Les indices de Nash obtenus en calibration et en validation à ce même pas de temps oscillent entre 0,5 et 0,6.
5. Conclusion
Le présent article est consacré à la modélisation des écoulements d’un bassin versant équatorial en
urbanisation (Nyong) à partir du modèle SWAT. Son objectif est de vérifier la capacité de cet outil dont la
robustesse a mainte fois été confirmée ailleurs à prendre en compte de manière efficace la dynamique des
états de surface dans la reproduction des écoulements en région équatoriale. Pour ce faire, deux périodes (se
situant autour des années 1980 et des années 2010) clairement distinctes du point de vue de l’occupation du
sol sur ce bassin ont été retenues pour les simulations. Les résultats obtenus en calibration et en validation
sont satisfaisants quelle que soit la période considérée.

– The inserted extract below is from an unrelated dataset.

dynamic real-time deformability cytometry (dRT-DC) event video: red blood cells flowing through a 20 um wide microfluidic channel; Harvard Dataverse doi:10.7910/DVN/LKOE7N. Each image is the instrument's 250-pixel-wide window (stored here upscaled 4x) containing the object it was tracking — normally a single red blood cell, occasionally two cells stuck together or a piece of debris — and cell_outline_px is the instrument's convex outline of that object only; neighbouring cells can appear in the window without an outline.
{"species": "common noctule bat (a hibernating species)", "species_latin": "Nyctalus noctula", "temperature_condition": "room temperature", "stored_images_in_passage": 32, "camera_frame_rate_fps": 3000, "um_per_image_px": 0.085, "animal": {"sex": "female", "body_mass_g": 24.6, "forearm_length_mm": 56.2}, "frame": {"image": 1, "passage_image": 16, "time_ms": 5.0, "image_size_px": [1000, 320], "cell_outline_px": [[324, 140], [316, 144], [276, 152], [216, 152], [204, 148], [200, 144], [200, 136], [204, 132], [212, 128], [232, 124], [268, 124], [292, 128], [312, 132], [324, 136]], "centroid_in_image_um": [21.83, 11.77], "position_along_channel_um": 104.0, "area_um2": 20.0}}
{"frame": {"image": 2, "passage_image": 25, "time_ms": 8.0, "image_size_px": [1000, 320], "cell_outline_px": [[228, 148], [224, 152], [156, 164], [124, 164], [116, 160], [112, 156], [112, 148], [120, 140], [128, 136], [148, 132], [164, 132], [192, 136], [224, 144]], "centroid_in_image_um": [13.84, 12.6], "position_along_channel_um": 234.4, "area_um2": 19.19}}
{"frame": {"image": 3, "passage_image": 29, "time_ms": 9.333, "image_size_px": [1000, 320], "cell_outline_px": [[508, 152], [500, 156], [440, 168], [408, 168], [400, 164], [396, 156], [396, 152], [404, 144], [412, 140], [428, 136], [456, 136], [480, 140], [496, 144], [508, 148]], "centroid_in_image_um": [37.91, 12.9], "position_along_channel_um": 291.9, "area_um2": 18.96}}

Les coefficients de corrélation entre débits observés
et simulés oscillent généralement autour de 0,8. De même, l’indice de Nash est toujours supérieur à 0,65. Ces
résultats confirment la bonne performance du modèle dans la région en terme de prédiction. Ils confirment
également sa bonne capacité à prendre en compte l’évolution des états de surface dans ses simulations. Les
légers décalages entre les observations et les simulations proviendraient des données météorologiques
utilisées (réanalyses).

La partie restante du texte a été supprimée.